4 years ago May 22, 2011 May 22, 2011 Sunday, May 22 2011 Sunday, May 22, 2011 1:39:19 AM CDT in News
Source: AP

BATON ROUGE - A five-mile stretch of the Mississippi River at Baton Rouge remained closed Saturday, a day after an accident on the high, fast-moving waterway resulted in the sinking of three barges.

The river was closed while officials assessed whether the barges posed a navigation hazard. The Coast Guard said plans for salvaging the vessels were being made but it was unclear when the salvage operation would begin. No injuries or pollution were reported.

The sunken barges were carrying corn. They were part of a20-barge tow that was being pushed downriver Friday at a time when high water and fast current have made navigation difficult. One of
the barges struck a dock, two struck the U.S. Highway 190 bridge and three sank.

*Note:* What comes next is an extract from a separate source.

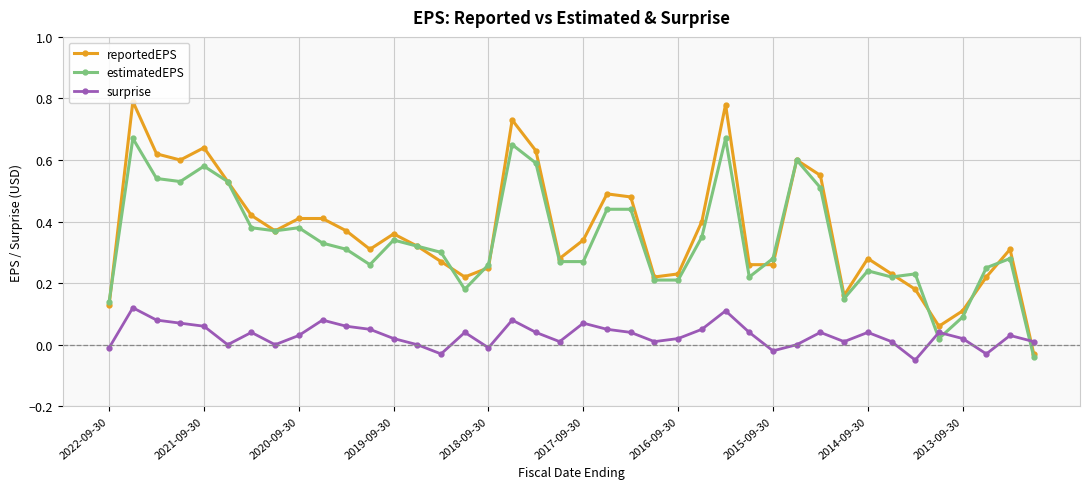

True or false: surprise has more than 0 interior local peaks.

True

Archer Daniels Midland Co. spokesman Roman Blahoski said Saturday that the company has submitted a salvage plan for approval by the Coast Guard and the Corps of Engineers. He had no details on the plan but said salvage operations will begin as soon as the necessary government approval is granted.

Port of New Orleans spokesman Chris Bonura said the river's closing hasn't had an impact on international shipping and was only having a "minor effect" on industries that rely on barges to move
their products domestically.

"We're still continuing to get international commerce at all the ports," he said. "Ships can't get past the 190 bridge anyways, because the river starts to shallow up in that area."

Bonura said companies may turn to other forms of transportation, such as trains, if the river remains closed to barges for several days.

"Barges are important, but they're not the only way to move cargo," he said. "If it's a short-term closure, it's an inconvenience, but it's not going to have a major impact on commerce." Bonura said the products most commonly moved by barge are grain, coal, steel and certain chemicals, including fertilizer.